Xavier observed that the view in India on China is at odds with how the rest of the region views the Asian power. “In India, aligned with the divergence in India-China relations—which culminated in the Galwan crisis in 2020 and the military skirmish there—you see China portrayed as an existential threat for India, as a massive adversary…China is seen as a threat across government, across civil society, in most quarters,” Xavier argued. “In all other countries [in the neighbourhood], except India, China is seen as a benign, positive actor that is, for the first time, delivering on what other countries were not able to deliver or not willing. So, you have this total dissonance in terms of how you look at China.”

Nowhere is this competition more acute than that in the Bay of Bengal region, the scholar posited. “If you’re serious about connecting the Indian Ocean region with the Pacific Ocean, if you are seeking stronger trade and security linkages between both these spaces, South and Southeast Asia have to come together,” said Xavier. “And that’s exactly where the biggest gap is because of these past fifty years of fragmentation.”
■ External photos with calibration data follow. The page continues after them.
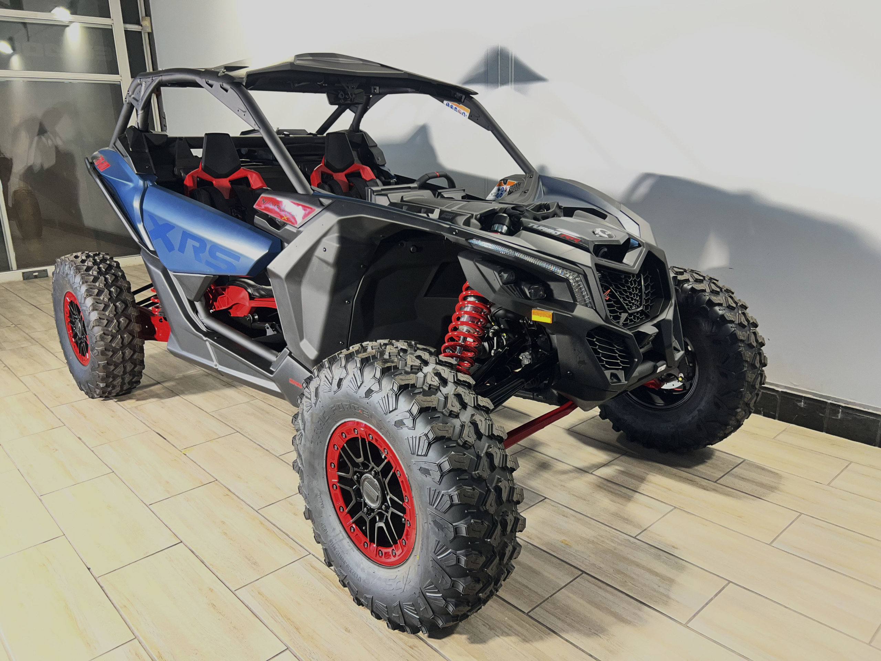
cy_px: 330
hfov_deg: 67.3
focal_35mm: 26
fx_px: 662
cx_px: 440
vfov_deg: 53.1
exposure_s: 1/100
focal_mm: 5.7
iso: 100
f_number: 1.5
Xavier noted that back in 2011 then U.S. Secretary of State Hilary Clinton gave a very prescient speech in Chennai in which she talks about the Bay of Bengal as the future growth engine of Asia, as an area that has been stagnating, that has been neglected, and that has to be the focus of attention of India, of the U.S., of Japan, and of other Indo-Pacific partners.
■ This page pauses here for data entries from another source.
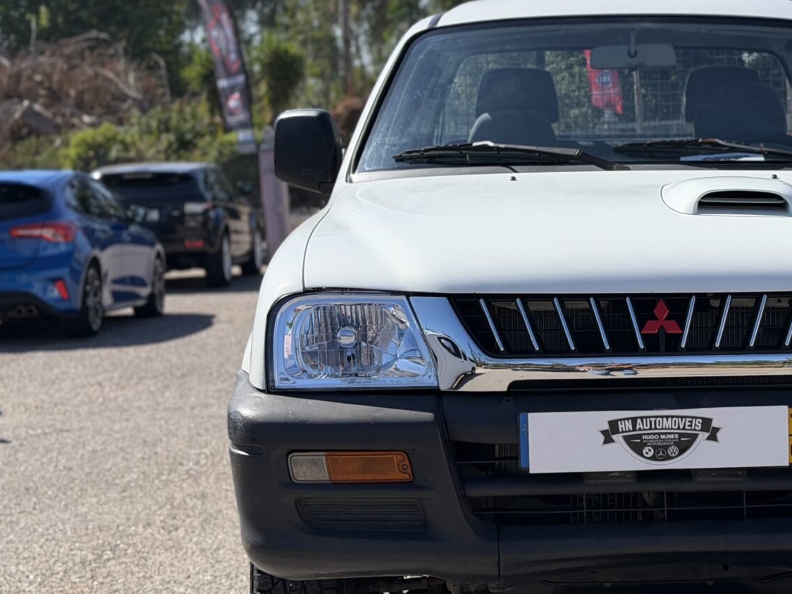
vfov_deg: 18.0
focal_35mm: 82
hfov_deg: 23.4
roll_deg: +4.0
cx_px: 662
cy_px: 295
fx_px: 1876
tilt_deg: -5.1
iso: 64
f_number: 1.78
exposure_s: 1/5208
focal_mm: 6.76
But what is happening, today, is a paradox. “Everyone has a geopolitical-security-economic interest in trying to reconnect the Bay of Bengal and South and Southeast Asia,” said Xavier, noting that this is taking place in a global, fractious system where China and the U.S. are competing, and India is pivoting toward the U.S. but also has its own interests. “Everyone is trying to race toward building connectivity and burdening many of these states that frankly had hardly any foreign policy toward economic integration in this region.”